Add egg, applesauce, and milk. (I make a hole in the center of my flour mixture and gently incorporate egg and apple sauce before adding the milk.) Stir well to combine.

Cook on a preheated griddle until golden brown and cooked through.

*Note: you may want to use more or less milk than called for in the recipe, depending on the desired consistency of your batter, humidity, and types of flour and oatmeal. The original recipe calls for 1 1/3, although many commentators reported using much less. I was happy with 1 1/4 c.

Serves 2-3

Friday, July 6, 2012

Pavlova - (aka big marshmallow with fruit)

While I was in Hawaii last month, my office threw me a surprised baby shower. Although the whole affair was fun and so incredibly thoughtful of them, the absolutely highlight for me was the dessert my former secretary made--a baked meringue covered in berries. First, a little background on Jane--she's a plucky Brit who's been living in the states for a couple decades and in Hawaii for I believe the last 7-10 years. She's now probably in her 50s, though it's rather difficult to tell because acts like a crazy school girl (and I do mean crazy) 90% of the time. However, she has a big heart and I love her. Among her many talents is baking, mostly recipes from home using time-tested recipes. For dessert, she made this gorgeous baked meringue loaded with berries. Though I typically stay far clear of meringues because I associate them as being flavorless things with a strange texture, knowing her talent, I tried her dessert. It was one big fruit-laden marshmallow! With just the crust of the typical meringue, the inside was delightfully soft and chewy. Although she refused to share the recipe, she did confirm her "secret" ingredient (vinegar) which appears in this recipe from Joy of Baking.

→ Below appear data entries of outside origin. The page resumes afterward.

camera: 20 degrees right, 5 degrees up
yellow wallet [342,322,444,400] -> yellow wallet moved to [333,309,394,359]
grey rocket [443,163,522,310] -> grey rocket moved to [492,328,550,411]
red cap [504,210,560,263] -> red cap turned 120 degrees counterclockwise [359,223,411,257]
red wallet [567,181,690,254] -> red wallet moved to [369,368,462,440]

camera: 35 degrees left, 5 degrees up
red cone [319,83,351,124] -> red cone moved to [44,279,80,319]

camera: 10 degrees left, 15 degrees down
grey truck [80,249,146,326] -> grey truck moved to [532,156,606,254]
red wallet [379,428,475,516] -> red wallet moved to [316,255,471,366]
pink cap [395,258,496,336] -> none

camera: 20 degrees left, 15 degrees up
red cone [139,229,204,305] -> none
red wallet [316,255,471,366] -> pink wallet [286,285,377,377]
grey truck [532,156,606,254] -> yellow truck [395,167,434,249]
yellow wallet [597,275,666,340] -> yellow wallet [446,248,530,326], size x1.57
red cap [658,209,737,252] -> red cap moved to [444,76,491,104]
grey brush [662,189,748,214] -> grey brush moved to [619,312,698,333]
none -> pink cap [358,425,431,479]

I had to attempt my own version.

It was hit! Not to mention, it was incredibly easy with a stand mixer. I didn't even have to use cream of tartar to whip my egg whites into peaks in minutes. The vinegar keep them chewy on the inside, just as promised. I will say that fruit which is a bit on the tart side (fortunately what we had) is required as the recipe as written makes a very sweet marshmallow. I will likely play around with this recipe in the future to make the it less sweet so I can nibble on the marshmallow by itself :) Although there's a full cup of sugar in this recipe, I think it falls on the non-lethal side as it's made with all egg whites and no fat, unless you add whipped cream, of course.

Without further ado:

Uploaded from the Photobucket iPhone App
My apologies for the terrible picture of the final product. Since we were taking it to a dinner party, I didn't want to dress it with the berries until we were ready to eat and the lighting was terrible.

4 large egg whites
1 cup superfine (castor) sugar*
1/2 teaspoon pure vanilla extract
1 teaspoon white vinegar
1/2 tablespoon cornstarch
3 cups fresh fruit (e.g. strawberries, blackberries, blueberries)

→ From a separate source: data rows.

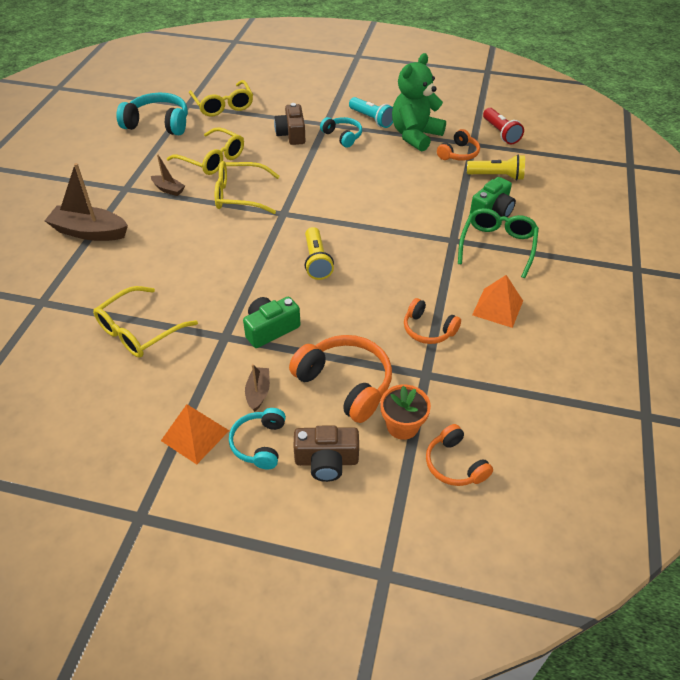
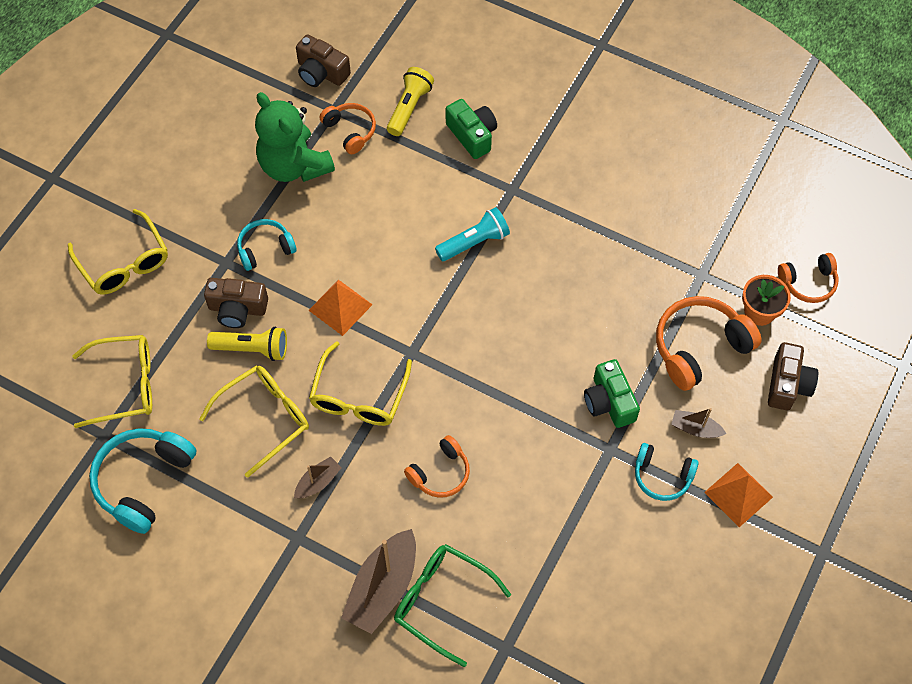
camera: 75 degrees left, 15 degrees up
yellow glasses [93,286,198,357] -> yellow glasses moved to [68,209,168,295]
turquoise headphones [229,408,286,469] -> turquoise headphones moved to [635,443,699,501]
yellow flashlight [305,227,334,280] -> yellow flashlight moved to [207,327,287,361]
turquoise flashlight [349,97,393,128] -> turquoise flashlight moved to [435,207,510,261]
orange headphones [404,298,461,344] -> orange headphones moved to [404,435,470,498]
green glasses [458,208,539,278] -> green glasses moved to [394,544,511,667]
orange pyramid [472,275,523,328] -> orange pyramid moved to [308,280,373,336]
red flashlight [483,108,524,144] -> brown camera [296,34,351,87]

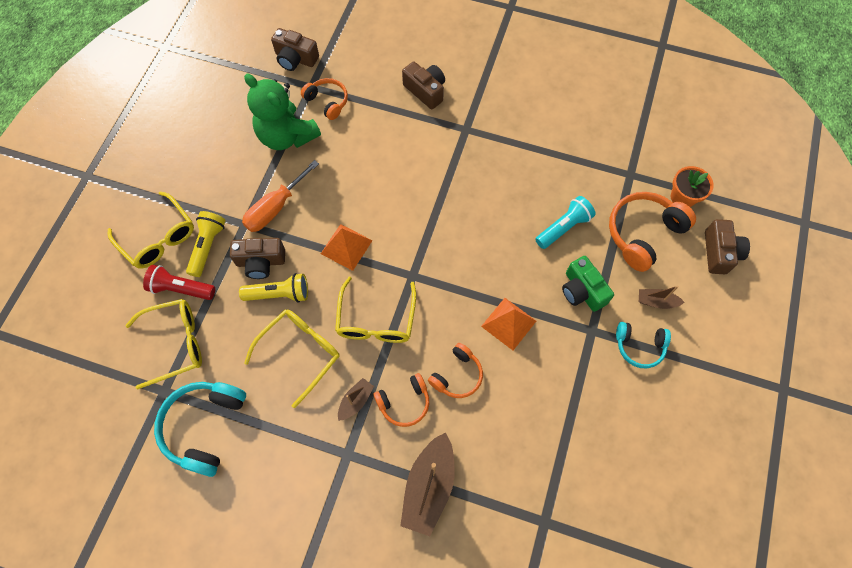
camera: 10 degrees left, 5 degrees up
turquoise headphones [237,219,297,271] -> orange screwdriver [242,160,319,232]
yellow flashlight [387,67,434,136] -> yellow flashlight moved to [186,211,226,277]
green glasses [394,544,511,667] -> none
turquoise flashlight [435,207,510,261] -> turquoise flashlight moved to [535,196,596,249]
green camera [446,99,497,159] -> brown camera [402,62,445,109]
orange pyramid [704,463,773,527] -> orange pyramid moved to [481,298,536,350]
orange headphones [778,253,838,303] -> orange headphones moved to [374,373,429,427]
none -> red flashlight [143,265,215,300]

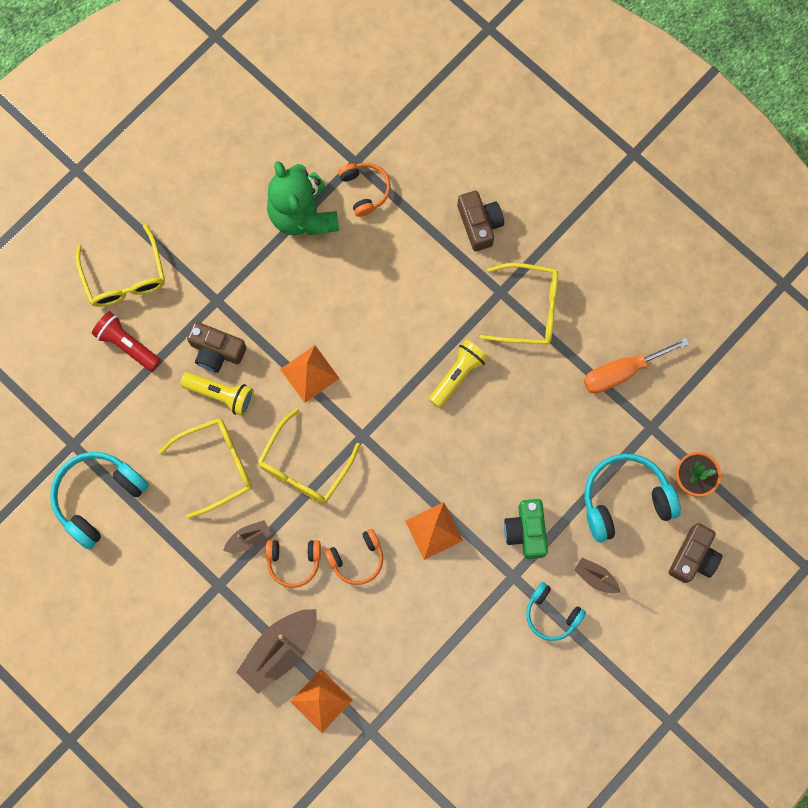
camera: 25 degrees right, 10 degrees up
yellow glasses [125,299,202,389] -> yellow glasses moved to [480,263,558,345]
yellow flashlight [186,211,226,277] -> yellow flashlight moved to [429,340,489,408]
orange screwdriver [242,160,319,232] -> orange screwdriver moved to [583,338,690,394]
brown camera [271,28,319,71] -> none
turquoise flashlight [535,196,596,249] -> none
orange headphones [609,192,696,272] -> turquoise headphones [584,454,681,542]
none -> orange pyramid [290,669,353,733]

*To make superfine sugar, I pulsed granulated sugar in my food processor.

Preheat oven to 250 degrees. Line a baking sheet with parchment paper.

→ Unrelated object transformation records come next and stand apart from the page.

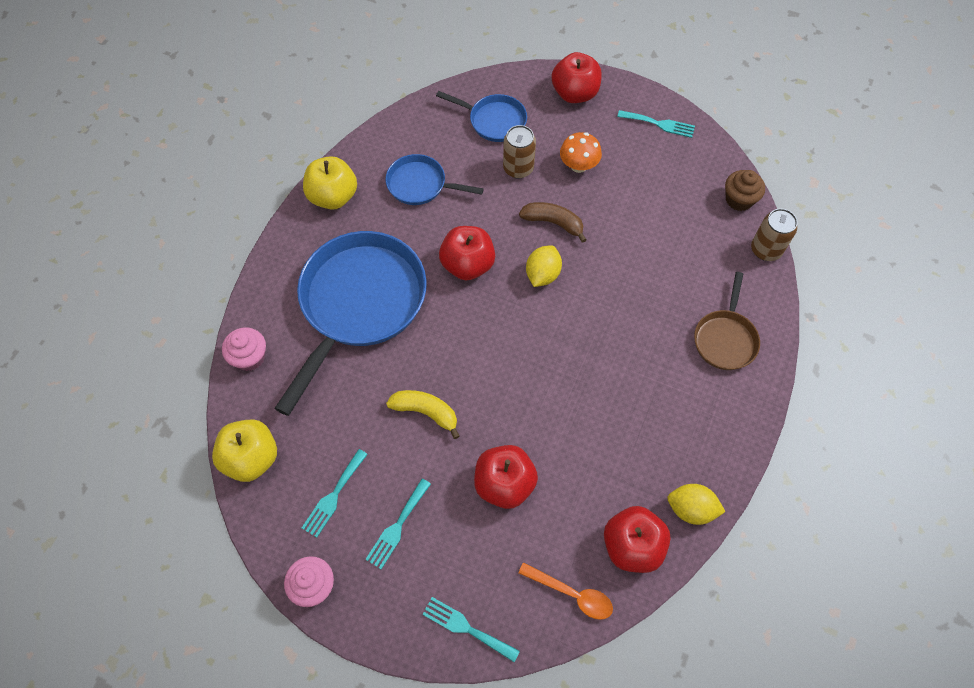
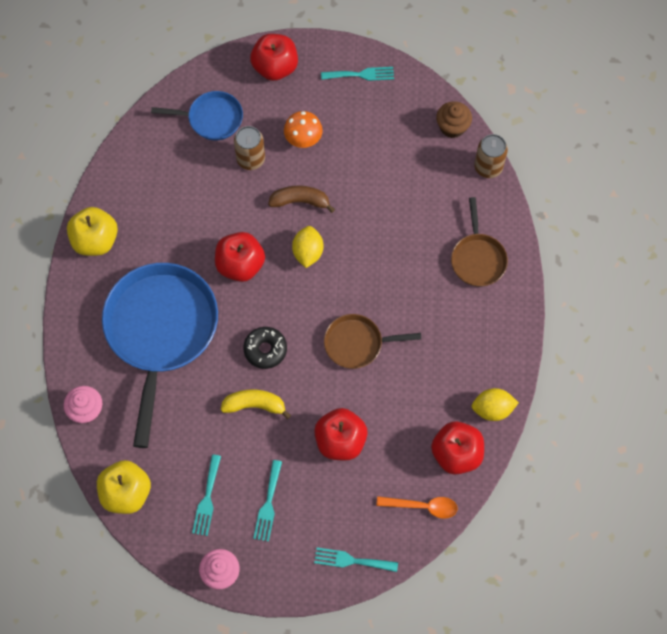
camera: 20 degrees left, 5 degrees up
blue pan [385,154,484,205] -> none
none -> black donut [243,327,287,369]
none -> brown pan [324,314,421,369]

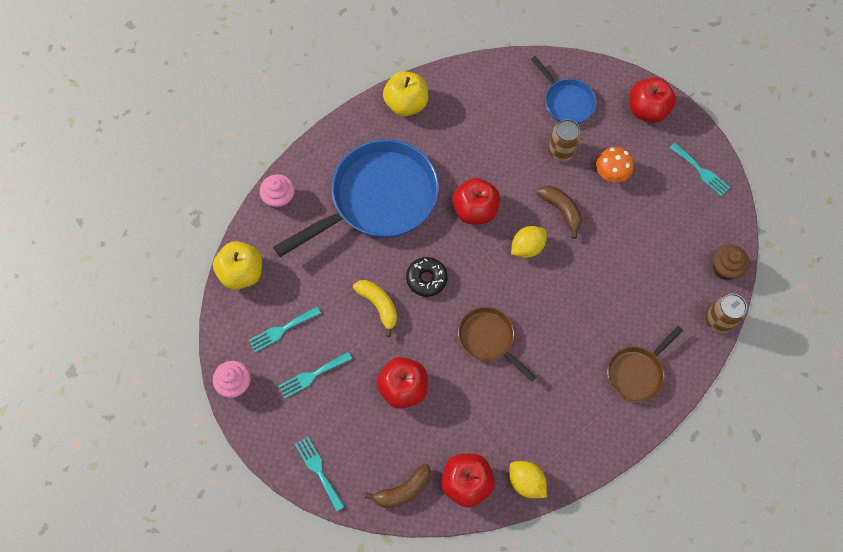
camera: 50 degrees right, 0 degrees up
orange spoon [376,496,458,518] -> brown banana [365,464,431,508]

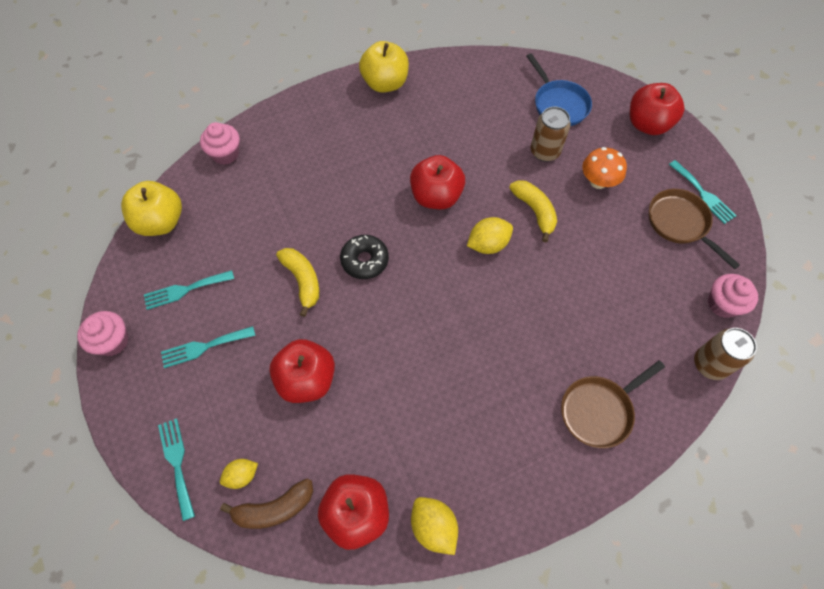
camera: 10 degrees right, 5 degrees down
blue pan [273,139,439,257] -> none
brown pan [458,307,537,382] -> brown pan moved to [649,189,740,270]
brown banana [537,185,582,239] -> yellow banana [509,180,557,242]
brown cupcake [713,245,750,280] -> pink cupcake [708,274,758,318]
none -> yellow lemon [220,459,258,489]

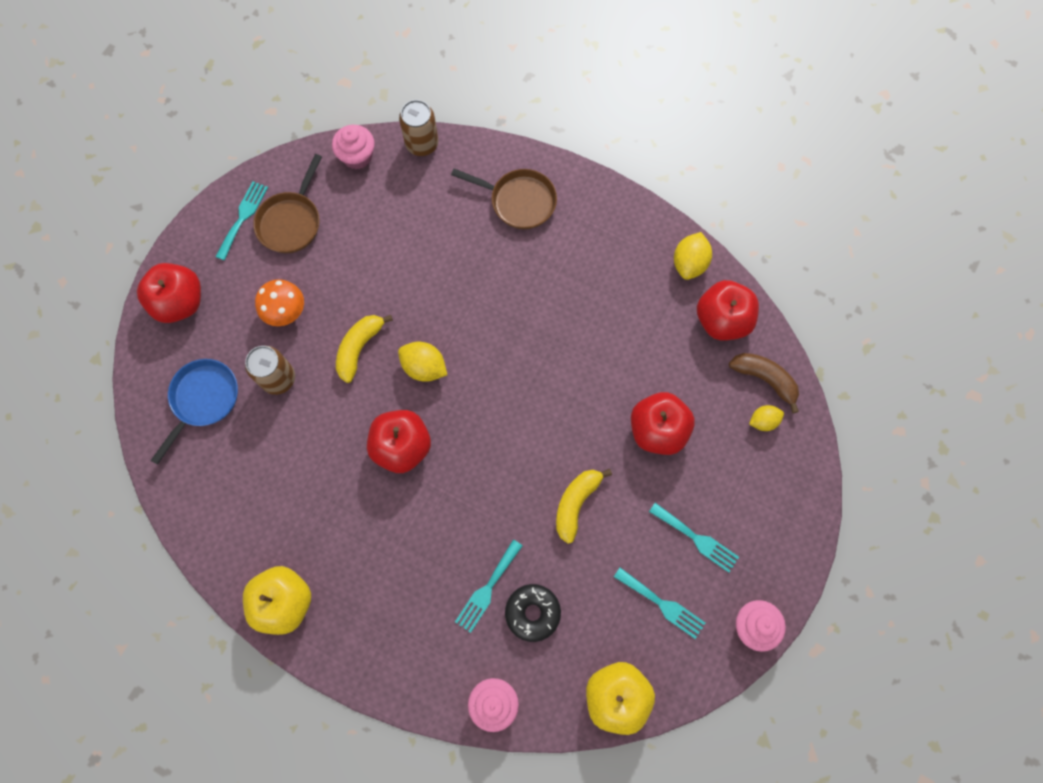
camera: 125 degrees left, 10 degrees up
turquoise fork [158,418,195,521] -> turquoise fork moved to [455,539,523,633]
yellow lemon [220,459,258,489] -> yellow lemon turned 45 degrees counterclockwise [749,405,784,431]
black donut [340,235,389,279] -> black donut moved to [505,584,561,642]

In the bowl of your electric mixer, with the whisk attachment, beat the egg whites on medium speed until soft peaks form.

Add sugar, a tablespoon at a time, and continue to beat, on high speed, until stiff and shiny peaks form. (Test to see if the sugar is fully dissolved by rubbing a little of the meringue between your thumb and index finger. If it feels gritty the sugar has not fully dissolved so keep beating until it feels smooth between your fingers).

Beat in the vanilla extract. Sprinkle the vinegar and cornstarch over the top of the meringue and gently fold in.

Pour meringue onto parchment paper, smoothing the edges, making sure the edges of the meringue are slightly higher than the center. (You want a slight well in the center of the meringue to place the fruit--something I did not do very well.)

Bake for 60 to 75 minutes or until the outside is dry and is a very pale cream color. Turn the oven off, leave the door slightly ajar, and let the meringue cool completely in the oven. (The outside of the meringue will feel firm to the touch like a traditional meringue, but the inside will be marshmallowy.)



When ready to serve, top with fresh fruit (and whipped cream, if desired).

The cooled meringue can be made and stored in a cool dry place, in an airtight container, for a few days if it lasts that long.